[Change listing data]

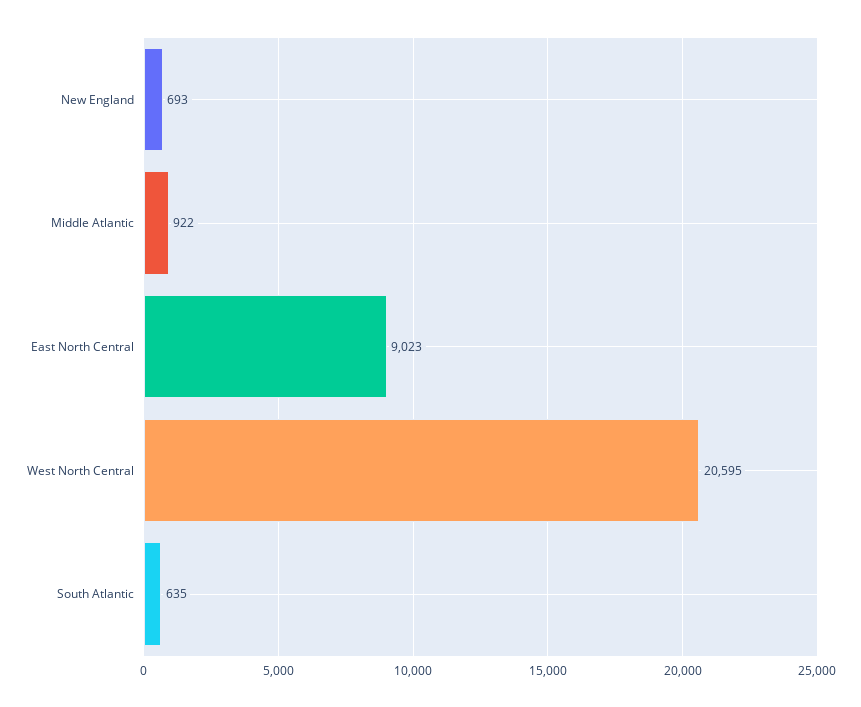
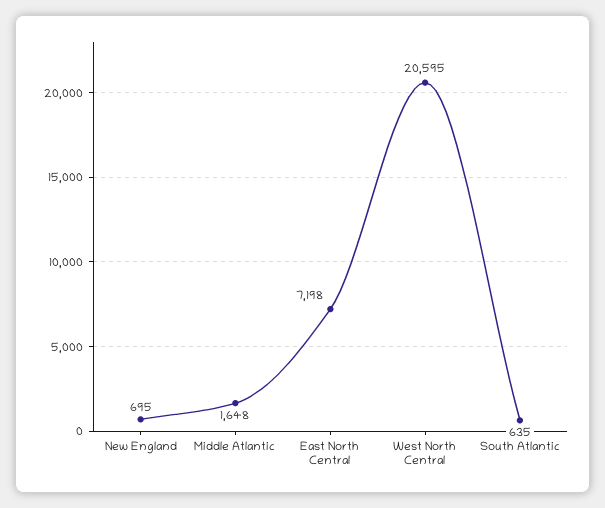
  {
-   "New England": 693,
+   "New England": 695,
-   "Middle Atlantic": 922,
+   "Middle Atlantic": 1648,
-   "East North Central": 9023,
+   "East North Central": 7198,
    "West North Central": 20595,
    "South Atlantic": 635
  }

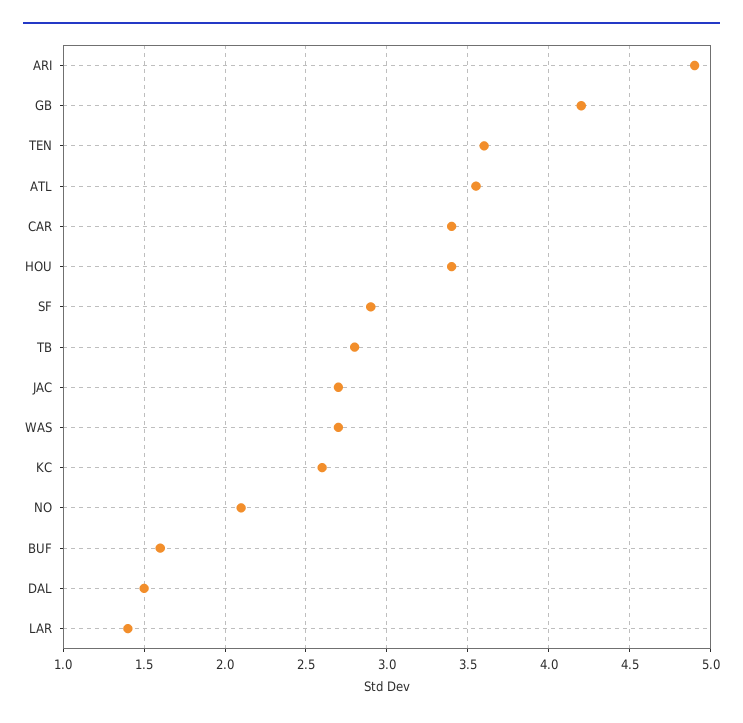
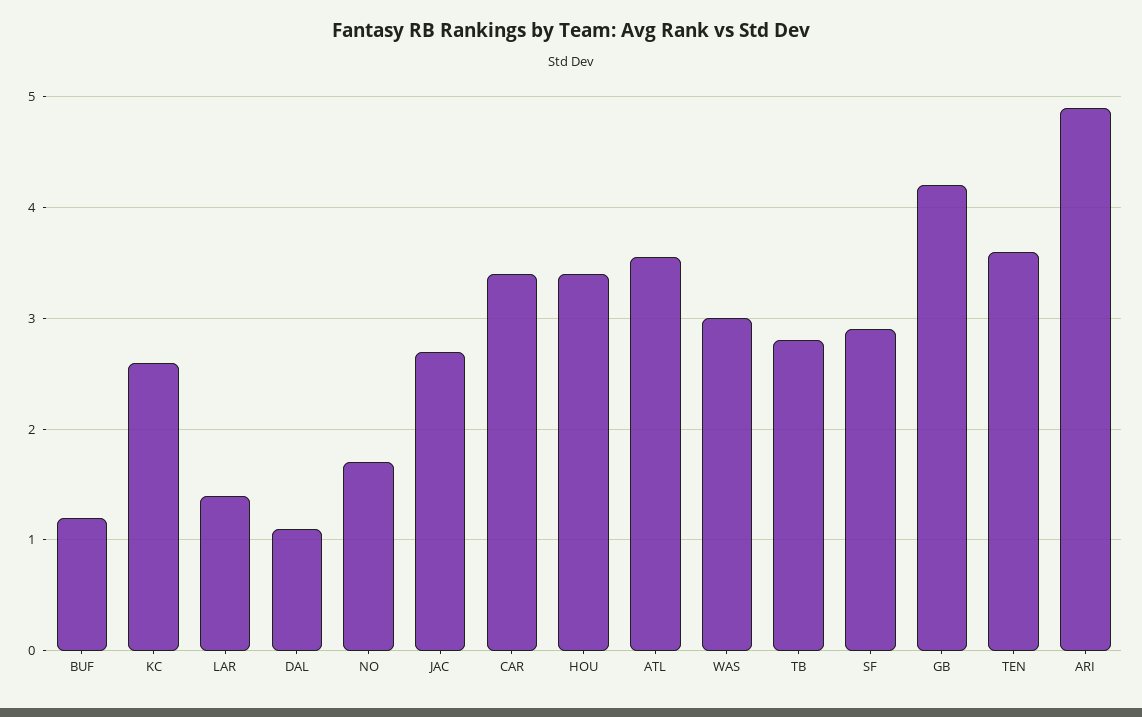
  {
    "ARI": 4.9,
    "GB": 4.2,
    "TEN": 3.6,
    "ATL": 3.55,
    "CAR": 3.4,
    "HOU": 3.4,
    "SF": 2.9,
    "TB": 2.8,
    "JAC": 2.7,
-   "WAS": 2.7,
+   "WAS": 3,
    "KC": 2.6,
-   "NO": 2.1,
+   "NO": 1.7,
-   "BUF": 1.6,
+   "BUF": 1.2,
-   "DAL": 1.5,
+   "DAL": 1.1,
    "LAR": 1.4
  }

Work task -
All of the entries above should be retyped exactly, with the pictures left out.

Solution for this problem -
  {
-   "New England": 693,
+   "New England": 695,
-   "Middle Atlantic": 922,
+   "Middle Atlantic": 1648,
-   "East North Central": 9023,
+   "East North Central": 7198,
    "West North Central": 20595,
    "South Atlantic": 635
  }

  {
    "ARI": 4.9,
    "GB": 4.2,
    "TEN": 3.6,
    "ATL": 3.55,
    "CAR": 3.4,
    "HOU": 3.4,
    "SF": 2.9,
    "TB": 2.8,
    "JAC": 2.7,
-   "WAS": 2.7,
+   "WAS": 3,
    "KC": 2.6,
-   "NO": 2.1,
+   "NO": 1.7,
-   "BUF": 1.6,
+   "BUF": 1.2,
-   "DAL": 1.5,
+   "DAL": 1.1,
    "LAR": 1.4
  }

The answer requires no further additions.